剣はずっしりと重かった。敵の命を奪う。その覚悟を改めてしたかった。サリオス王を殺し、スタセリタを滅ぼせと女神の声を受けた私にはその覚悟が必要だと思った。
兵員輸送のための大きな幌馬車に乗って目指すはスタセリタとの国境。
天馬騎士団は皆叙勲されて騎士になったのだから、馬に乗って格好つけたいところだが、生憎レオン騎士団長以外馬術の心得がなかった。

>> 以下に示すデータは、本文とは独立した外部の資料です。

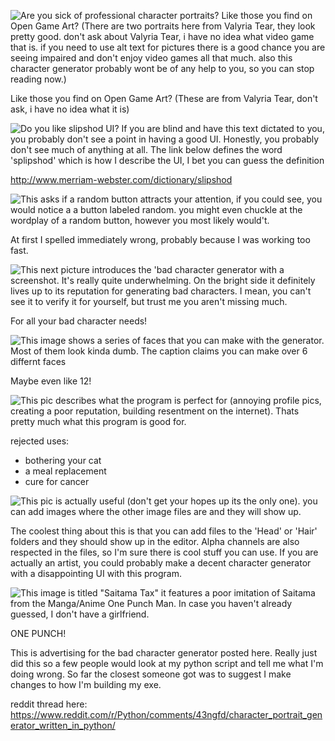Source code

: ![Are you sick of professional character portraits? Like those you find on Open Game Art? (There are two portraits here from Valyria Tear, they look pretty good. don't ask about Valyria Tear, i have no idea what video game that is. if you need to use alt text for pictures there is a good chance you are seeing impaired and don't enjoy video games all that much. also this character generator probably wont be of any help to you, so you can stop reading now.)](http://i.imgur.com/qbeh60f.png)

Like those you find on Open Game Art?
(These are from Valyria Tear, don't ask, i have no idea what it is)

![Do you like slipshod UI? If you are blind and have this text dictated to you, you probably don't see a point in having a good UI. Honestly, you probably don't see much of anything at all. The link below defines the word 'splipshod' which is how I describe the UI, I bet you can guess the definition](http://imgur.com/TfUayV7.png)

http://www.merriam-webster.com/dictionary/slipshod

![This asks if a random button attracts your attention, if you could see, you would notice a a button labeled random. you might even chuckle at the wordplay of a random button, however you most likely would't.](http://imgur.com/KLGNf4J.png)

At first I spelled immediately wrong, probably because I was working too fast.

![This next picture introduces the 'bad character generator with a screenshot. It's really quite underwhelming. On the bright side it definitely lives up to its reputation for generating bad characters. I mean, you can't see it to verify it for yourself, but trust me you aren't missing much.](http://imgur.com/m6jvAyS.png)

For all your bad character needs!

![This image shows a series of faces that you can make with the generator. Most of them look kinda dumb. The caption claims you can make over 6 differnt faces](http://imgur.com/HGcC0dq.png)

Maybe even like 12!

![This pic describes what the program is perfect for (annoying profile pics, creating a poor reputation, building resentment on the internet). Thats pretty much what this program is good for.](http://imgur.com/ED9oQgT.png)

rejected uses:
- bothering your cat
- a meal replacement
- cure for cancer

![This pic is actually useful (don't get your hopes up its the only one). you can add images where the other image files are and they will show up.](http://imgur.com/QuTh1rv.png)

The coolest thing about this is that you can add files to the 'Head' or 'Hair' folders and they should show up in the editor. Alpha channels are also respected in the files, so I'm sure there is cool stuff you can use. If you are actually an artist, you could probably make a decent character generator with a disappointing UI with this program.

![This image is titled "Saitama Tax" it features a poor imitation of Saitama from the Manga/Anime One Punch Man. In case you haven't already guessed, I don't have a girlfriend.](http://imgur.com/vPEMWp8.png)

ONE PUNCH!

This is advertising for the bad character generator posted here. Really just did this so a few people would look at my python script and tell me what I'm doing wrong. So far the closest someone got was to suggest I make changes to how I'm building my exe.

reddit thread here:
https://www.reddit.com/r/Python/comments/43ngfd/character_portrait_generator_written_in_python/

斥候の報告によるとスタセリタ軍は既に国境を越え、旧ソニンク辺境伯領へと侵入しているとの事だった。
一刻も早く駆けつけスタセリタ軍を殲滅しないと……。
レシステンシアは考え、その思考の恐ろしさに気づいた。
でも、女神のご意思はスタセリタを滅ぼすこと……。覚悟のために帯びた剣に触れて、改めて自分がスタセリタを滅ぼすのだと心構えをした。

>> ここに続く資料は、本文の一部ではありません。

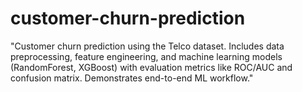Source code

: # customer-churn-prediction
"Customer churn prediction using the Telco dataset. Includes data preprocessing, feature engineering, and machine learning models (RandomForest, XGBoost) with evaluation metrics like ROC/AUC and confusion matrix. Demonstrates end-to-end ML workflow."
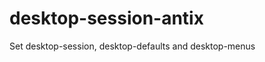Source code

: desktop-session-antix
=====================

Set desktop-session, desktop-defaults and desktop-menus
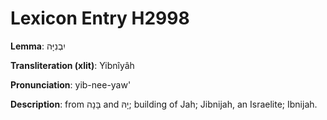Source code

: # Lexicon Entry H2998

**Lemma**: יִבְנִיָּה

**Transliteration (xlit)**: Yibnîyâh

**Pronunciation**: yib-nee-yaw'

**Description**:
from בָּנָה and יָהּ; building of Jah; Jibnijah, an Israelite; Ibnijah.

やがて旧ソニンク辺境伯領に入り、皆は警戒態勢を取った。
私は馬車を降りて、声を張上げた。
「私は女神の御使い、救国の乙女レシステンシア!スタセリタ軍よ、降伏してください!そうすれば命までは取りません!」
スタセリタ兵士の気配がする……。しかし降伏するつもりは無いようだ。
ややあって三方向から兵士たちが出てきた。
囲まれる……!
「はあっ!」
私は軍旗を振り回して距離をとる。
そして帯びた剣を抜き、一人の兵士を目掛けて振り下ろす!
ガキン!と音を立てて兵士の鎧に剣は吸い込まれていった。
もう一度、鎧で覆われていない首元を狙って剣を……!
「女神様が何を言ったか知らないけど、あんまり無理しない!」
マリアさんが代わりに兵士にとどめを指してくれた。
「マリアさん!」
残りの兵士二人もテオさんとジルさんが相手取ってくれた。
「そうだ、俺らを忘れんじゃねえぞ!お前だけの手柄にするもんか!」
「貴方様のことは私たちがお守りします……!」
「テオさん、ジルさん。ありがとうございます……!」
そうだ、わたしには仲間がいる。もちろんレオンお兄様も……。あまり気負いすぎちゃダメだ。
私のやるべきことをやる、怪我人の治療も忘れないようにしないと……!
その時、唐突に光の道が見えた。
「えっ!なに……」
これは女神様の導きなの?
「レシステンシア、どうした?」
レオン騎士団長が私の動きに目をとめた。
「光の道が見えるんです、女神様の導きかと……」
「光の道……。よし、その先に連れて行ってくれ、レシステンシア」
「はいっ!」
レオン騎士団長と騎士団員を伴って光の道の中を駆けていく。
女神様が導く先とは一体?
その先は敵の本陣だった。古い砦を活用している。
「私は女神の御使い、救国の乙女です!どうか降伏してください!そうすれば命までは取りません!」
お決まりの文句を叫んで砦の入口に立つ。
「…………」
返事は無い。
「レオン騎士団長、いいですね、突入します」
「ああ、天馬騎士団!いくぞ!」
おぉーと鬨の声を上げ、騎士団は砦の中へ散っていく。
私も砦の奥、総大将がいるであろう場所を目指して、進んで行った。
道中スタセリタ兵士に襲われる。
軍旗を降って距離を取り、剣で鎧の隙間を突く。すると兵士は血を流して倒れ伏した。
できる、私にも兵士を殺せる……!
皆の手だけ汚して、私だけ綺麗なままではいられない!
これでいいんですよね?女神様……。
私の問いかけは空に消えるばかりだった。